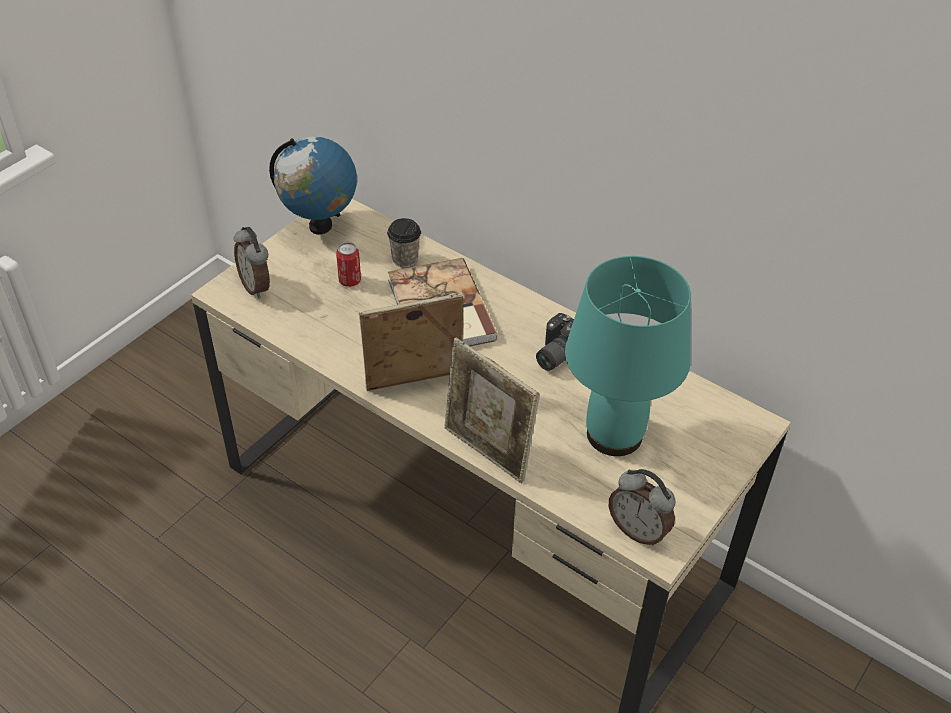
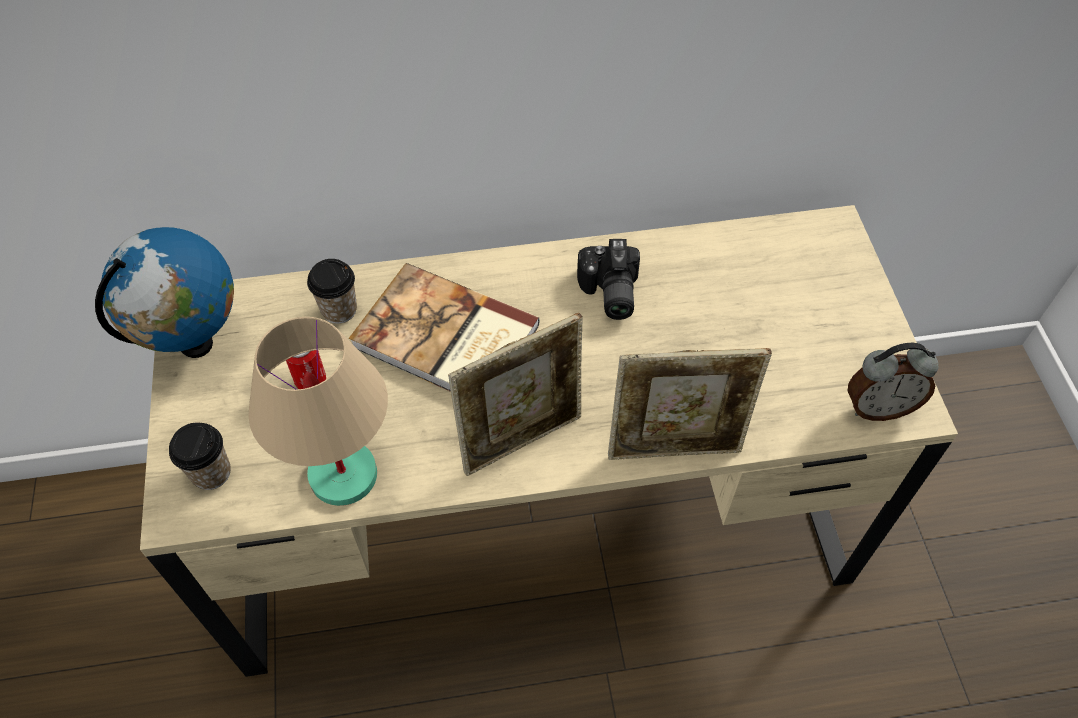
camera: 45 degrees left, 10 degrees up
(257, 286) = (211, 473): alarm clock -> cup
(310, 332) = (342, 474): none -> beige table lamp
(414, 384) = (522, 439): picture frame -> picture frame turned 150 degrees counterclockwise
(613, 434) = (749, 333): turquoise table lamp -> none

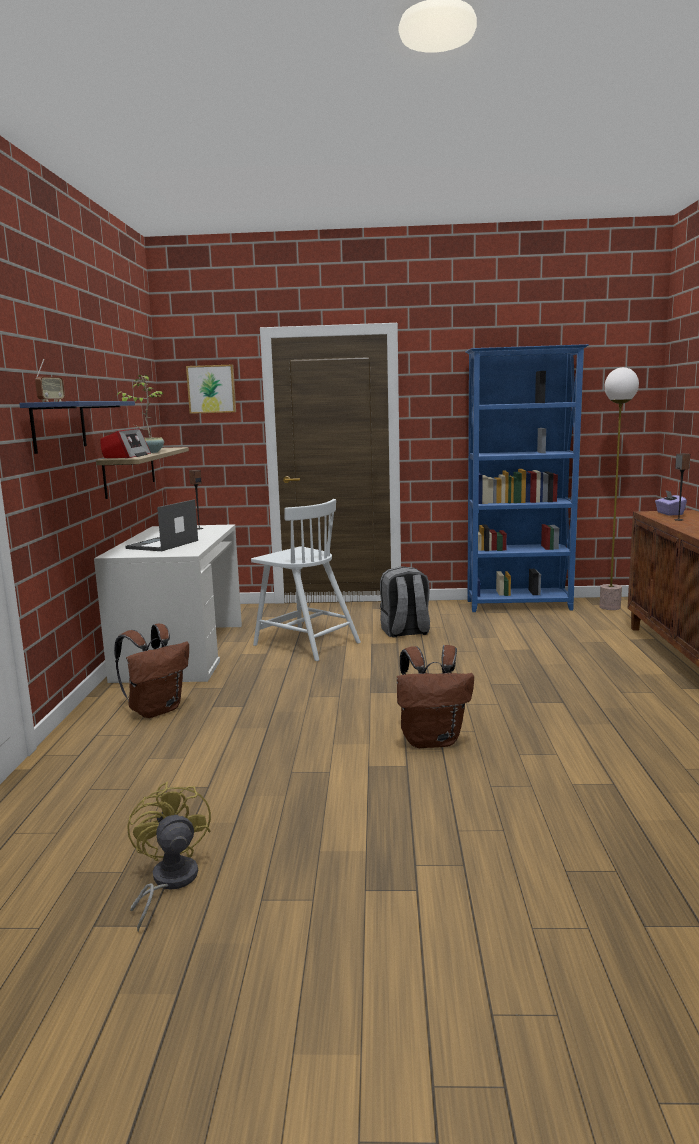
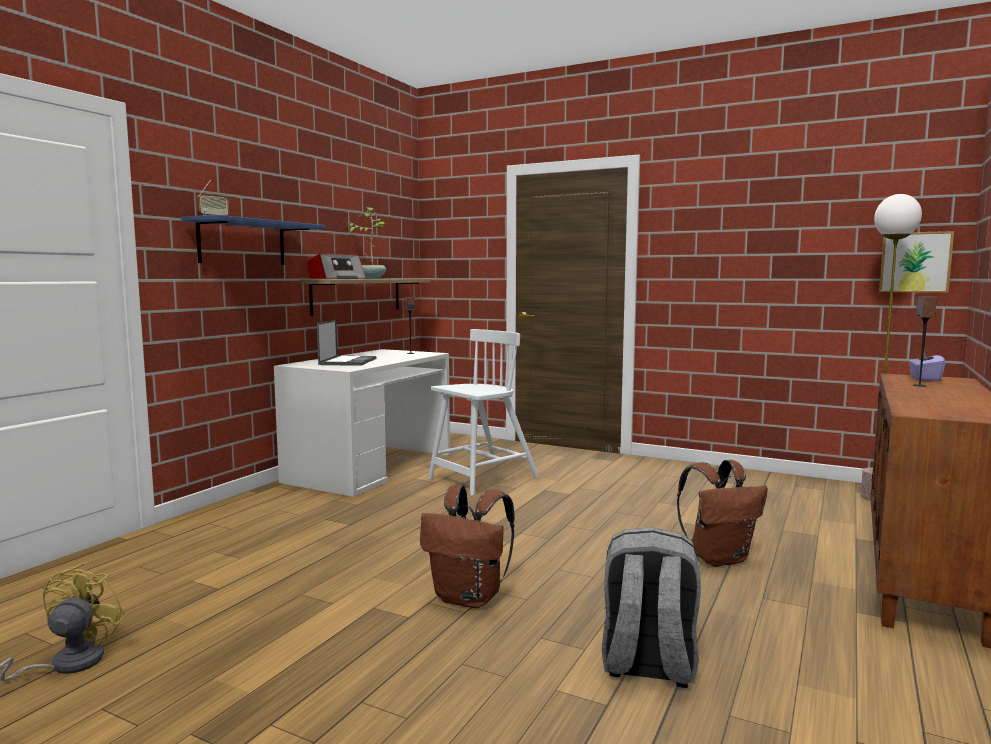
camera: 25 degrees right, 5 degrees down
(156, 710) = (280, 512): brown backpack -> brown backpack (718, 558)
(162, 545) = (348, 361): laptop -> laptop turned 135 degrees clockwise
(211, 389) = (462, 225): picture -> picture (915, 262)
(305, 643) = (482, 479): white chair -> white chair turned 105 degrees counterclockwise
(405, 632) = (593, 485): grey backpack -> grey backpack (647, 665)
(519, 606) = (758, 479): blue bookcase -> none

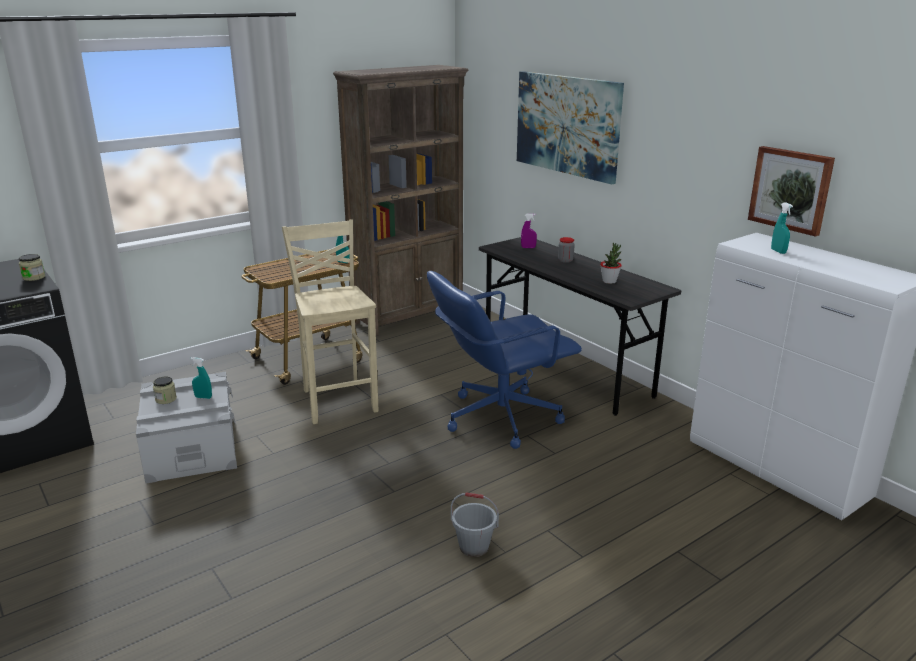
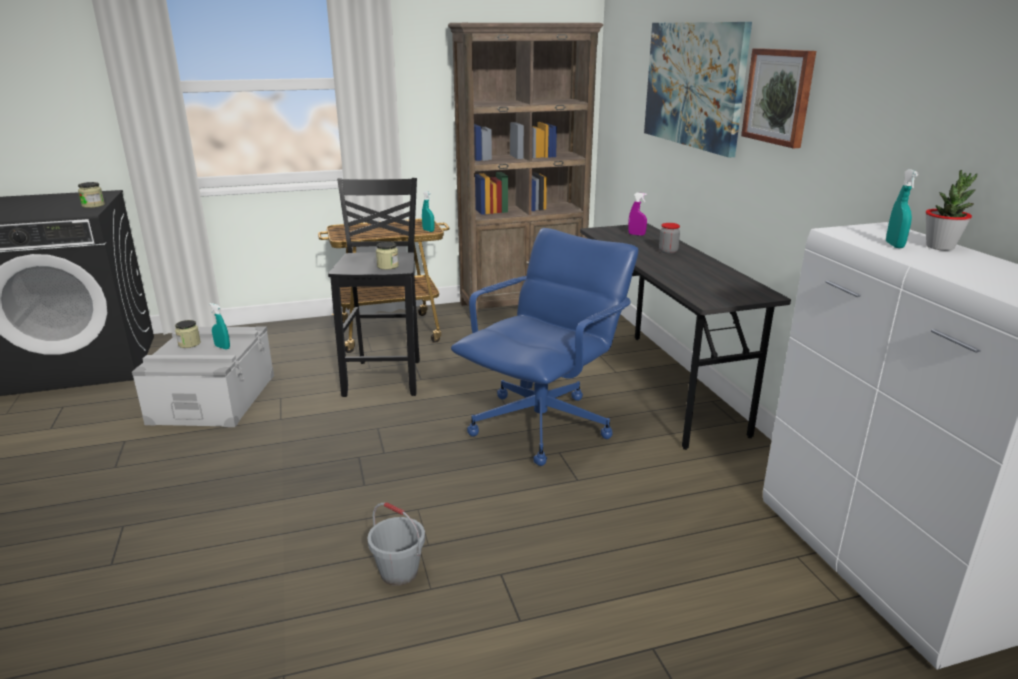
camera: 20 degrees right, 0 degrees up
(338, 400) = (386, 377): beige stool -> black stool
(348, 301) = (387, 266): none -> jar
(500, 417) = (542, 425): blue office chair -> blue office chair turned 135 degrees clockwise
(609, 281) = (701, 279): potted plant -> potted plant (940, 247)
(791, 189) = (939, 157): picture -> picture (779, 96)

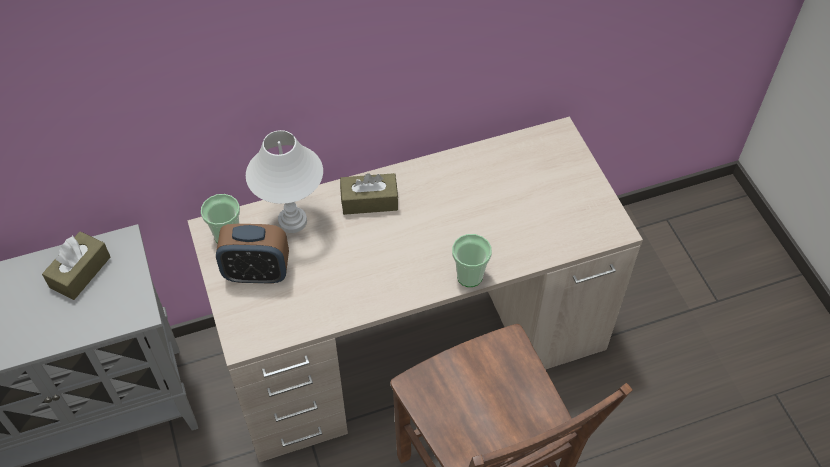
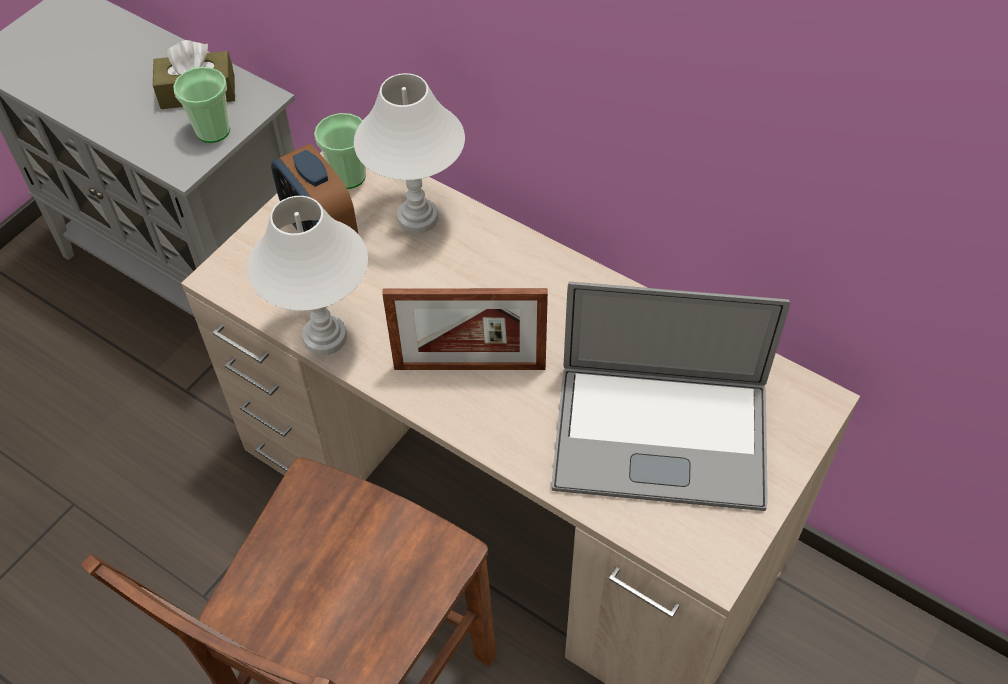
camera: 55 degrees right, 0 degrees up
(337, 313) = (324, 336): none -> white table lamp
(369, 201) = (510, 269): brown tissue box -> none
(418, 257) = (469, 367): none -> picture frame
(469, 276) = (486, 437): cup -> cup (213, 131)
(529, 204) = (660, 436): none -> laptop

#### TRY IT:
Word for word, repeat the line holding "camera: 55 degrees right, 0 degrees up" and all lines after it through the end of the entries above.

#### ANSWER AREA:
camera: 55 degrees right, 0 degrees up
(337, 313) = (324, 336): none -> white table lamp
(369, 201) = (510, 269): brown tissue box -> none
(418, 257) = (469, 367): none -> picture frame
(469, 276) = (486, 437): cup -> cup (213, 131)
(529, 204) = (660, 436): none -> laptop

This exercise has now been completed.